Human pose images with coordinates
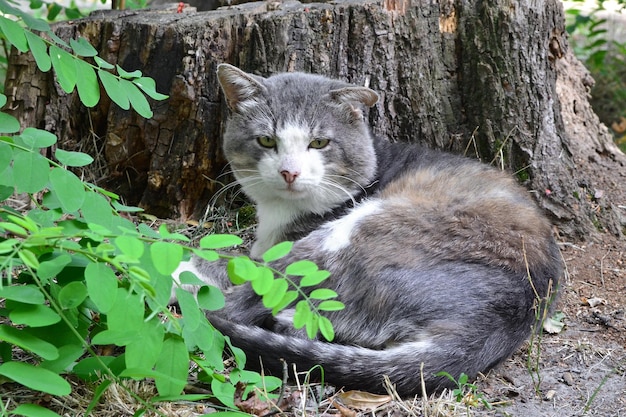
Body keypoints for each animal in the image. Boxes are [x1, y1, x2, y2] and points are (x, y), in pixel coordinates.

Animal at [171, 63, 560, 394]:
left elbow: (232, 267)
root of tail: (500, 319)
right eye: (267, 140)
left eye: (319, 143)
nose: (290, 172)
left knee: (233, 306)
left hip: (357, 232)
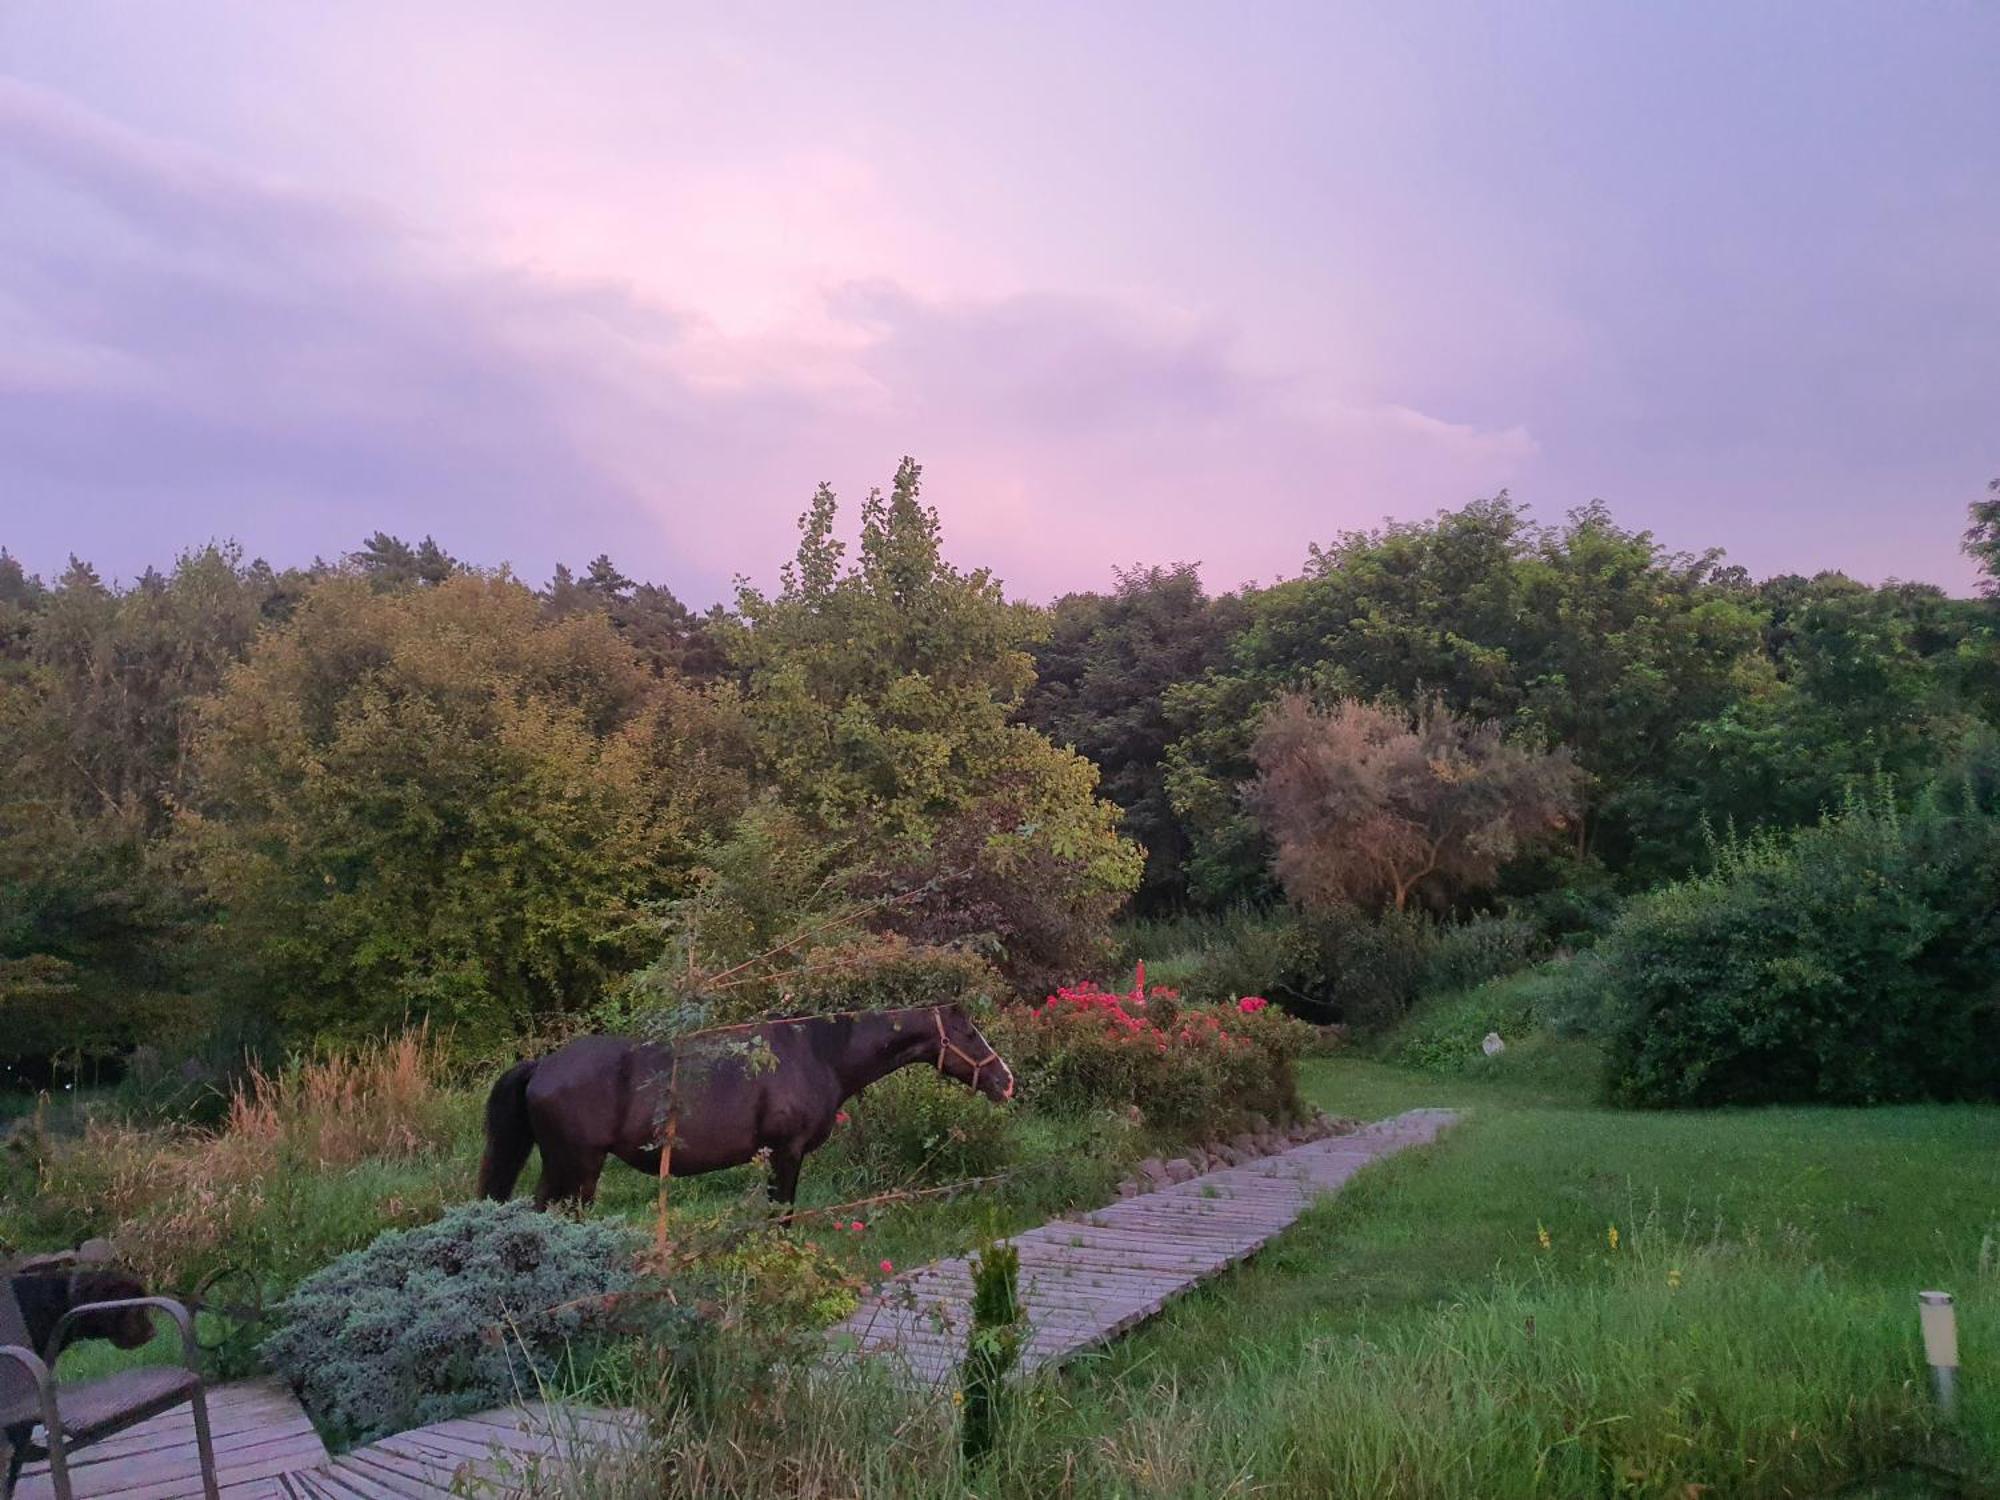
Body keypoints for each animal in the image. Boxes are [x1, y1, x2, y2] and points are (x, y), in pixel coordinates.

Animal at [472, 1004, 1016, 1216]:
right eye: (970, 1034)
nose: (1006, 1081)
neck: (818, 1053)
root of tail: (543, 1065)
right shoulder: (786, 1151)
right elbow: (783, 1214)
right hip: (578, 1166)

## EXERCISE DESCRIPTION
Return every record above exactly as written, but drop the pictures.

## ANSWER BELOW
Body keypoints for each animal in the image. Boxes are [x1, y1, x2, y2] and points are (x, y), in pixel coordinates.

Animal at [171, 63, 560, 394]:
left elbow: (232, 267)
root of tail: (500, 319)
right eye: (267, 140)
left eye: (319, 143)
nose: (290, 172)
left knee: (233, 306)
left hip: (357, 232)
Body keypoints for each animal in the image. Boxes are [x1, y1, x2, y2] and points are (x, y), in pixel coordinates.

Animal at [472, 1004, 1016, 1216]:
right eye: (970, 1034)
nose: (1006, 1081)
neck: (818, 1053)
root of tail: (543, 1065)
right shoulder: (786, 1151)
right elbow: (783, 1214)
right hip: (578, 1166)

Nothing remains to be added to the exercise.